*EXTRACTED TEXT:*
--------------------------------------------------

But Jon Miller, president of programming for NBC Sports and NBCSN, was clearly in a good mood.

On Wednesday morning at 10 am ET, we all found out why: NBC will become the exclusive home of the IndyCar Series and the Indianapolis 500, starting in 2019.

The new three-year deal not only makes “The Greatest Spectacle in Racing” part of the network’s “Championship Season” – its collection of high-profile championship events from May to July – but also reaffirms NBC’s status as the home of motorsports television in the United States.

That status is something Miller doesn’t take for granted.

“It’s important people know that storytelling is in our DNA, and motorsports lends itself very well to storytelling,” Miller said as he, INDYCAR CEO Mark Miles and driver James Hinchcliffe made a snowy trek to the New York Stock Exchange to promote the deal on CNBC’s “Squawk on the Street.”

“We’ve had great success with the second half of the entire NASCAR season, and then we’ve had half of the IndyCar package [since 2009] … But we never had the real meat of the series and that didn’t set anybody up for success.

“Having the entire package of IndyCar now – all 17 races, qualifying, practice, you name it – really sets IndyCar on a strong path and solidifies NBC’s position as the home of motorsports. I think it becomes a property much like the Premier League, the NHL, and even the Olympics and the Triple Crown. We have 100 percent of the media opportunity and we can put all those great assets behind it.”

With the storm no doubt keeping some traders home, the floor of the NYSE was relatively subdued. But that made it no less important to be at the heart of Wall Street. Miles and his team are pursuing a new title sponsor for the IndyCar Series to replace Verizon, which will fully focus its efforts in the series with the powerhouse Team Penske going forward in 2019.

The new deal – which includes 8 races per year on the NBC network (with the remaining races going to NBCSN), live streaming of all races, and a direct-to-consumer package with NBC Sports Gold – gave Miles plenty to push for any potential backers. As for Hinchcliffe, he held his own nicely in an interview that also explored IndyCar’s global ambitions, the impact of technology on the sport, and of course, his spin around the ballroom on “Dancing with the Stars.”

On the ride back to 30 Rock, Miles was confident that NBC can play a big role in attracting a sponsor that can help the series keep growing.

“With respect to our work in finding the best title sponsor, it’s really important – and this has not been talked about much – but we expect to work with hand in glove with NBC’s sales,” he explained. “We have the opportunity to create packages which are both broadcast sponsorship and series sponsorship, I think, in a way that doesn’t come along very often.

“Usually, the media deal and the sponsorship deal doesn’t align like this, so we’re really excited about the offering we’ll have and the approach to the market we can take.”

--------------------------------------------------

*RECORDS SHOWN:*
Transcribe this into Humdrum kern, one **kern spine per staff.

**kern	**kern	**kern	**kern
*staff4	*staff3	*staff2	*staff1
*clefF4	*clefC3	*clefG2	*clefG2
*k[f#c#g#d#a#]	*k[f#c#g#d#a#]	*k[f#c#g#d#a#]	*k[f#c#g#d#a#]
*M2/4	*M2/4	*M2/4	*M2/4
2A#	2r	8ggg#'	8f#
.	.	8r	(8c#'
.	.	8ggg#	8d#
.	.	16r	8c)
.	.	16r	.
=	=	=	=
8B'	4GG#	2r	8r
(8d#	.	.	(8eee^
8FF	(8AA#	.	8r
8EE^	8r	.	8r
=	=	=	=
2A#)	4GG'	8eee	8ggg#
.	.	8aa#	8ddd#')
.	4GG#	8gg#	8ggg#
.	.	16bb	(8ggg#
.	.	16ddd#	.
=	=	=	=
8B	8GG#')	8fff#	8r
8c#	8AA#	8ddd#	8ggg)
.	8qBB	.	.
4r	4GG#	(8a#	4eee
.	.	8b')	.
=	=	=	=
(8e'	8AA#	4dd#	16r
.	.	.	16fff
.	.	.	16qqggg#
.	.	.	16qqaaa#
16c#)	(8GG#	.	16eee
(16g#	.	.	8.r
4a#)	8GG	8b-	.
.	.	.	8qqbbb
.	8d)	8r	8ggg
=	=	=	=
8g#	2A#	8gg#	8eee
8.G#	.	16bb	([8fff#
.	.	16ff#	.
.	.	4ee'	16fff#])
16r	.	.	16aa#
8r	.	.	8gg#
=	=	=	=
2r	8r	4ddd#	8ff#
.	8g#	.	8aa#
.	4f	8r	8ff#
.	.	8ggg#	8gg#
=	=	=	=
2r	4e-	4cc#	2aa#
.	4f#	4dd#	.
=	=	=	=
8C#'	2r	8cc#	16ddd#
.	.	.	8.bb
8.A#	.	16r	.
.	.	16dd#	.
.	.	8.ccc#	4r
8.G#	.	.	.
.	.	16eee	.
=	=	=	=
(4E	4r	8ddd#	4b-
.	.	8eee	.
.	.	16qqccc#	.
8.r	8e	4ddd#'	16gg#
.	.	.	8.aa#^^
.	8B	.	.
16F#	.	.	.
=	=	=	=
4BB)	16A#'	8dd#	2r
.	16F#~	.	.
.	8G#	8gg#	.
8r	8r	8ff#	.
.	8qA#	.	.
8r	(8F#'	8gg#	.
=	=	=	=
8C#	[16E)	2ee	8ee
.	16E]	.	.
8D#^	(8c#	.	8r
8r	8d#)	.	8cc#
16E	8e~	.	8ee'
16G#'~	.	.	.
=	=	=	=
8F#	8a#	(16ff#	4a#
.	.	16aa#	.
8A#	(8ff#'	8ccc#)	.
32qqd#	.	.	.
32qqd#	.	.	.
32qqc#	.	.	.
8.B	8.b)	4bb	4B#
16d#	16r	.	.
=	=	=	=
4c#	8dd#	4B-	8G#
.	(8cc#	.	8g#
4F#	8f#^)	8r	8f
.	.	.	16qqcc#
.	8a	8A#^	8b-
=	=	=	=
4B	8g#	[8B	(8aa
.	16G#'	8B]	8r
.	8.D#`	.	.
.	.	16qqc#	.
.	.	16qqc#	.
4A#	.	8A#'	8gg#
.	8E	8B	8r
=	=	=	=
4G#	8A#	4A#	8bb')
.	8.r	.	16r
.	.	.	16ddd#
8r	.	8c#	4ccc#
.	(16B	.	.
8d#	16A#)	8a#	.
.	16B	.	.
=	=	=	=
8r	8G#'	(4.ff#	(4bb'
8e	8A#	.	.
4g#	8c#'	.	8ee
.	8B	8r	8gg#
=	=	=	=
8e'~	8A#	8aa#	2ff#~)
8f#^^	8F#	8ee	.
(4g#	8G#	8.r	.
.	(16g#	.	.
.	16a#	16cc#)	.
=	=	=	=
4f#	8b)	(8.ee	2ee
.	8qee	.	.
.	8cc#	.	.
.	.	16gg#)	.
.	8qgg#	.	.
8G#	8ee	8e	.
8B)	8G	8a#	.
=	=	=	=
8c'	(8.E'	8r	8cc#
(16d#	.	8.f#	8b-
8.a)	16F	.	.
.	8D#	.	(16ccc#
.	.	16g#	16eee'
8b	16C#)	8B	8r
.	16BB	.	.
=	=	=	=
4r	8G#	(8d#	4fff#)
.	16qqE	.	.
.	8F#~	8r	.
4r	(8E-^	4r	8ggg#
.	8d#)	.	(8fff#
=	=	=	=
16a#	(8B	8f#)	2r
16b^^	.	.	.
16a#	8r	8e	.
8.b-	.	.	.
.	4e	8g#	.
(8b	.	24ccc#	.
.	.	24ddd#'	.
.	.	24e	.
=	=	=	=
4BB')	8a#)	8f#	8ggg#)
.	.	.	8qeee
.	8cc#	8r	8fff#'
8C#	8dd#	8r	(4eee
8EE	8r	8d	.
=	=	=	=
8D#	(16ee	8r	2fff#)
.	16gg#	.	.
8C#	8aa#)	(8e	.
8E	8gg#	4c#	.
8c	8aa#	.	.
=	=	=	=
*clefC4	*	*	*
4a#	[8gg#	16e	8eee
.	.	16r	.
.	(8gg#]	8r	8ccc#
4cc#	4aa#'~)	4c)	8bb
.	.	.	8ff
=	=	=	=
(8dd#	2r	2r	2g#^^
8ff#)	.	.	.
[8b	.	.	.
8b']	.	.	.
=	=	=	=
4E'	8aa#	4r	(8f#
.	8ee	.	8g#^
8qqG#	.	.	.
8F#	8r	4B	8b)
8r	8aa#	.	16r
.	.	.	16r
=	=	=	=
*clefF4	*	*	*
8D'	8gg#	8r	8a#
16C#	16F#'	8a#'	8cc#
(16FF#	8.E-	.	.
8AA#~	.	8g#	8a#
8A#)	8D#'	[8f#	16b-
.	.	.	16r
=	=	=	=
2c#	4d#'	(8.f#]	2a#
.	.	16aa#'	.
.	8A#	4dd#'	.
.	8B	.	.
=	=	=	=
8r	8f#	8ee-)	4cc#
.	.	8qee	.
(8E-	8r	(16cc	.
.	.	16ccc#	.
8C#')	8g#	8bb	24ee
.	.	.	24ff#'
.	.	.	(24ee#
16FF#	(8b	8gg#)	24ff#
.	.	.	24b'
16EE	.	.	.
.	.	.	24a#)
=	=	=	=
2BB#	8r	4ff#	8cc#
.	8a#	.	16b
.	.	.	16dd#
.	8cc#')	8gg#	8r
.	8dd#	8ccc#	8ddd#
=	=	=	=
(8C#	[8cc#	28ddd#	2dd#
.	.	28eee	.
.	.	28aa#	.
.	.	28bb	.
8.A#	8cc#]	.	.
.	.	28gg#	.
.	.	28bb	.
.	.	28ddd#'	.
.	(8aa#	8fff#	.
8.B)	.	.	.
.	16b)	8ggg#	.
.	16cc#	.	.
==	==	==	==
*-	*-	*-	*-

--------------------------------------------------

*TASK GOAL:* In the article on NBC's IndyCar deal, copy the passage from "The new three-year" to "up for success.", changing every "storytelling" to "telling stories".

*EXERCISE SOLUTION:*
The new three-year deal not only makes “The Greatest Spectacle in Racing” part of the network’s “Championship Season” – its collection of high-profile championship events from May to July – but also reaffirms NBC’s status as the home of motorsports television in the United States.

That status is something Miller doesn’t take for granted.

“It’s important people know that telling stories is in our DNA, and motorsports lends itself very well to telling stories,” Miller said as he, INDYCAR CEO Mark Miles and driver James Hinchcliffe made a snowy trek to the New York Stock Exchange to promote the deal on CNBC’s “Squawk on the Street.”

“We’ve had great success with the second half of the entire NASCAR season, and then we’ve had half of the IndyCar package [since 2009] … But we never had the real meat of the series and that didn’t set anybody up for success.